Под иным углом зрения рассматривает это Хайдте. Во-первых, он подчеркивает, что попытки превратить «рейх», Империю, в универсальное государство, предпринимались ли они папами или императорами дома Гогенштауфенов, привели к тому, что он пал не только как историческое явление, но и как идея. Главное здесь — коренное изменение картины мира, совершившееся в XIII—XIV вв «Верхушка старого иерархического порядка, империя и церковь как мирская власть отступили на задний план и поблекли; определенные сообщества, стоявшие в иерархии союзов на более низкой, чем империя, ступени, уплотнились. Сверху, от империи, они притянули к себе совершенную власть и свободу политического действия и не признавали уже над собой никакого главы, никакой решающей инстанции. С другой же стороны, они впитали в себя сообщества, находившиеся ниже их, и уничтожили их собственную правовую жизнь; они присвоили себе исключительное право через войну или судебный приговор выносить решения о жизни и смерти людей»48.
Этот момент в изложении Хайдте чрезвычайно важен для нас. Империя как (все) охватывающее целое, как своего рода социальный космос, не есть «универсальное государство». Она включена в такую картину мира, которая не позволяет редуцировать все составляющие этого космоса к имперскому единству. Она не может не быть христианской светской империей — что свидетельствует как о полноте, так и об ограниченности ее компетенции. Прервем в этом месте изложение книги Хайдте, чтобы несколько более полно проиллюстрировать этот момент с помощью авторитетного первоисточника.
Этот источник — знаменитый трактат Данте «Монархия». Для Хайдте это не первостепенный автор, в ряду таких, например, как Отто фон Фрейзинг, Лупольд Бебенбургский или Эгидий Колонна. Данте — поэт и пророк, пишущий о мирообъемлющей Империи именно тогда (начало XIV в.), когда она окончательно распадается. По «Монархии» Данте столь же мало можно судить о реальностях того времени, как и по «Государству» Платона или «Утопии» Т. Мора49. Но в таком ряду этот трактат оказывается тем более важным для наших целей! (Впрочем, и для юриста Гирке «Монархия» — первостепенный источник.)

Условие задания :: Выпишите дословно из отрывка об империи кусок от «Этот момент в» до «помощью авторитетного первоисточника.» включительно.

Блок данных ::

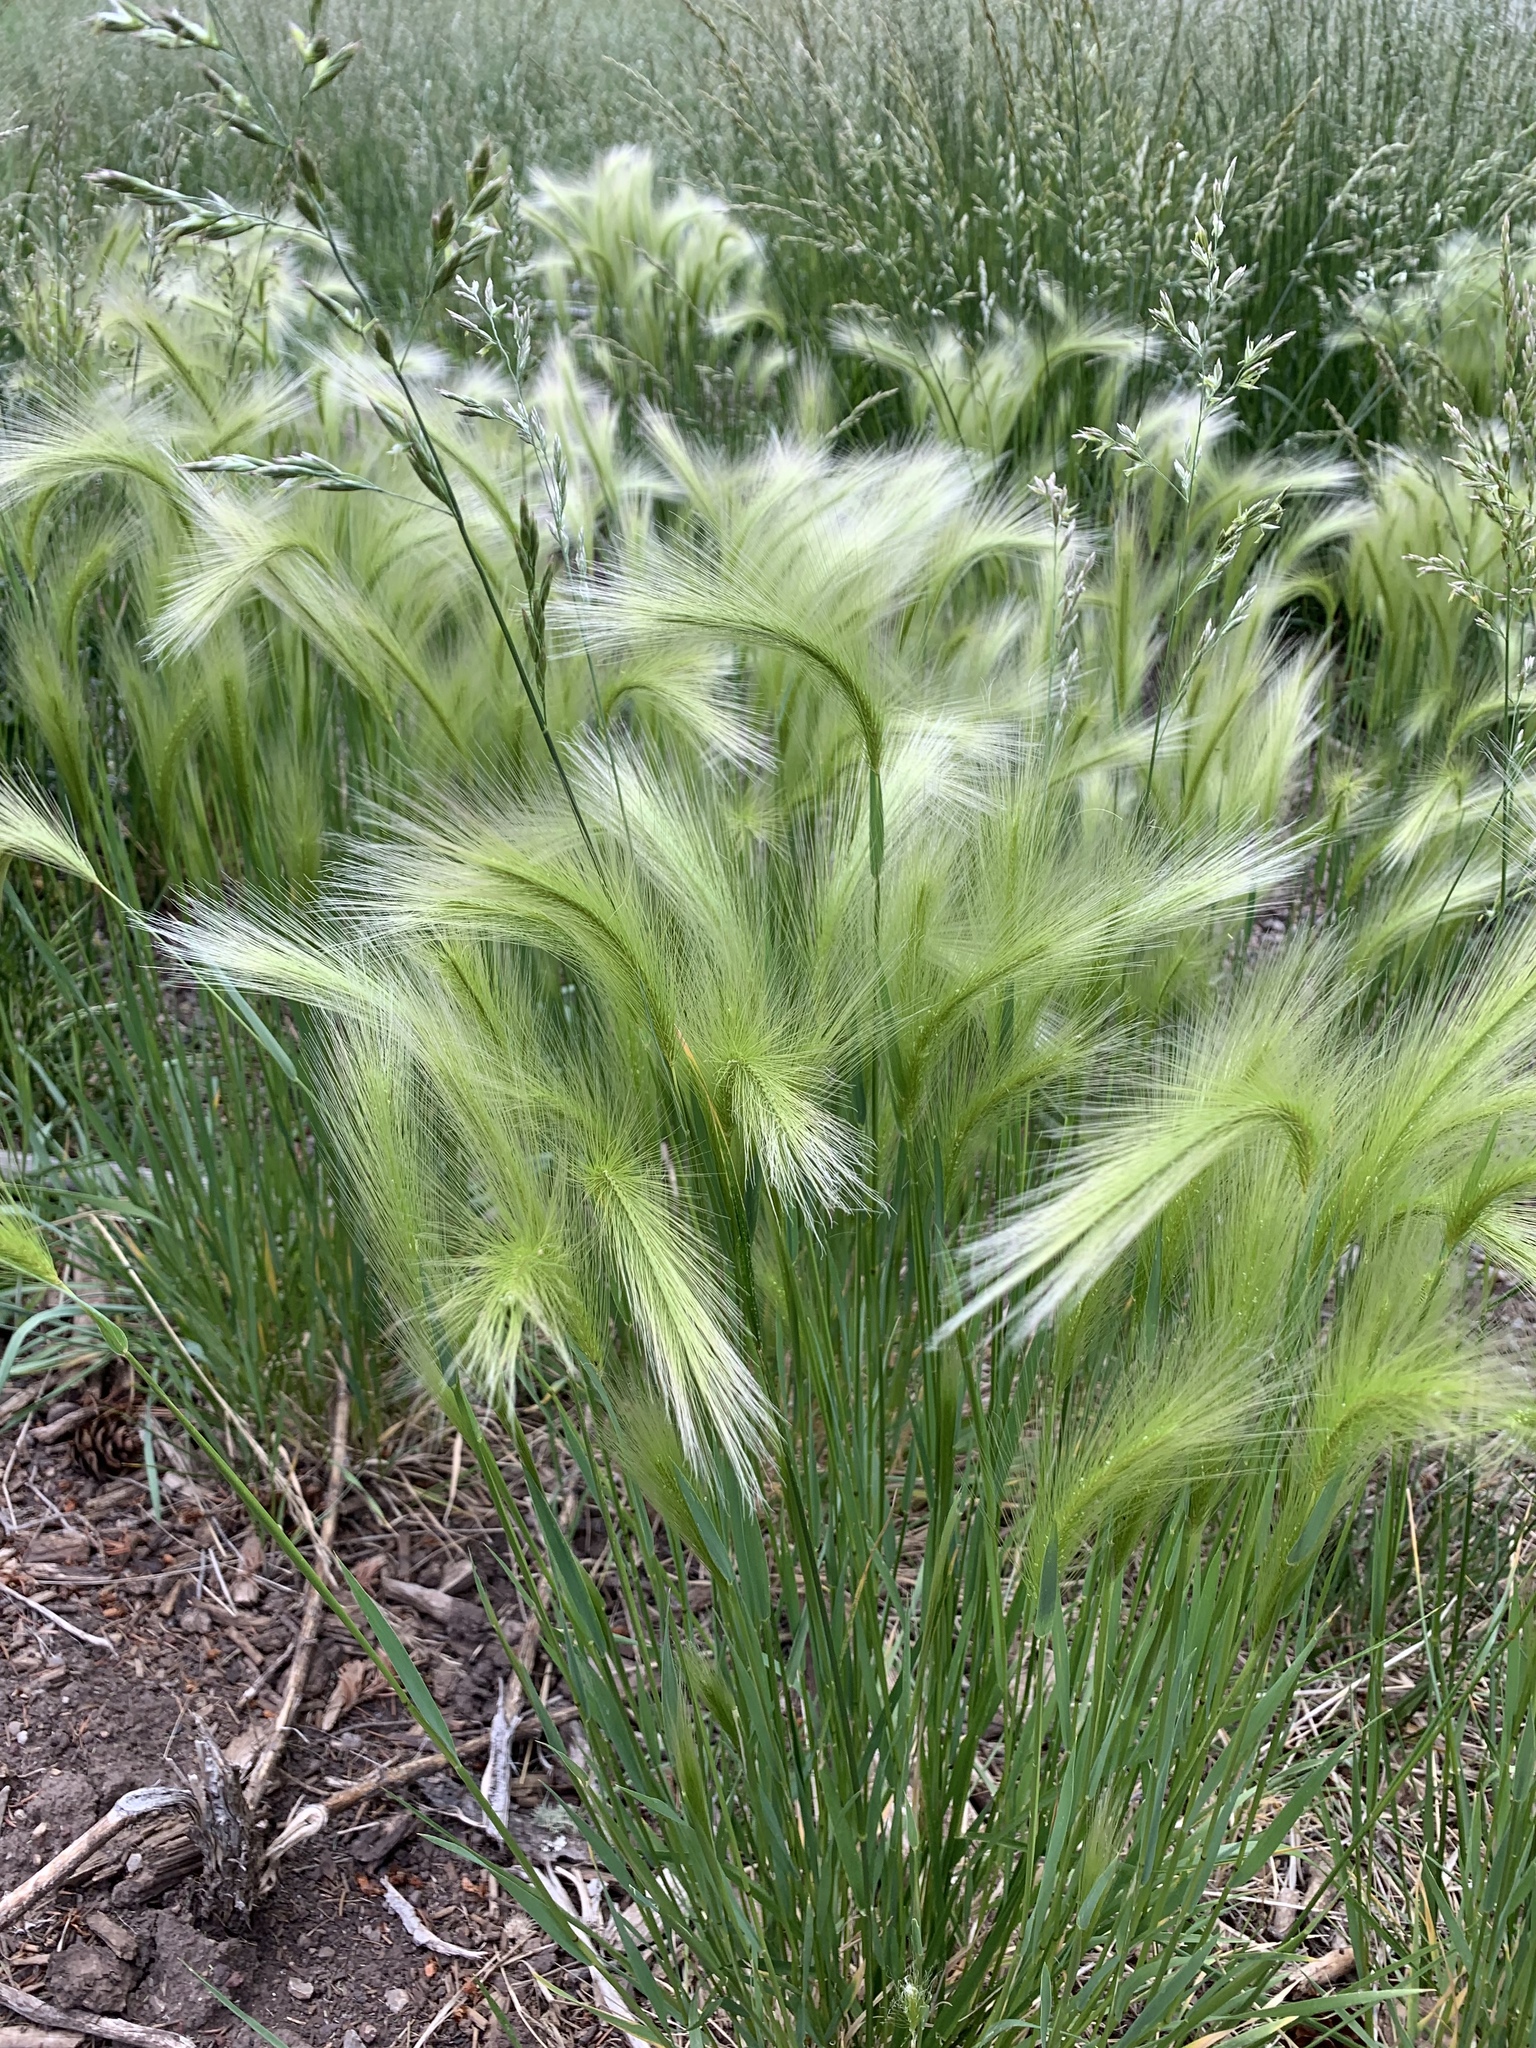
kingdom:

Итог выполнения ::
Этот момент в изложении Хайдте чрезвычайно важен для нас. Империя как (все) охватывающее целое, как своего рода социальный космос, не есть «универсальное государство». Она включена в такую картину мира, которая не позволяет редуцировать все составляющие этого космоса к имперскому единству. Она не может не быть христианской светской империей — что свидетельствует как о полноте, так и об ограниченности ее компетенции. Прервем в этом месте изложение книги Хайдте, чтобы несколько более полно проиллюстрировать этот момент с помощью авторитетного первоисточника.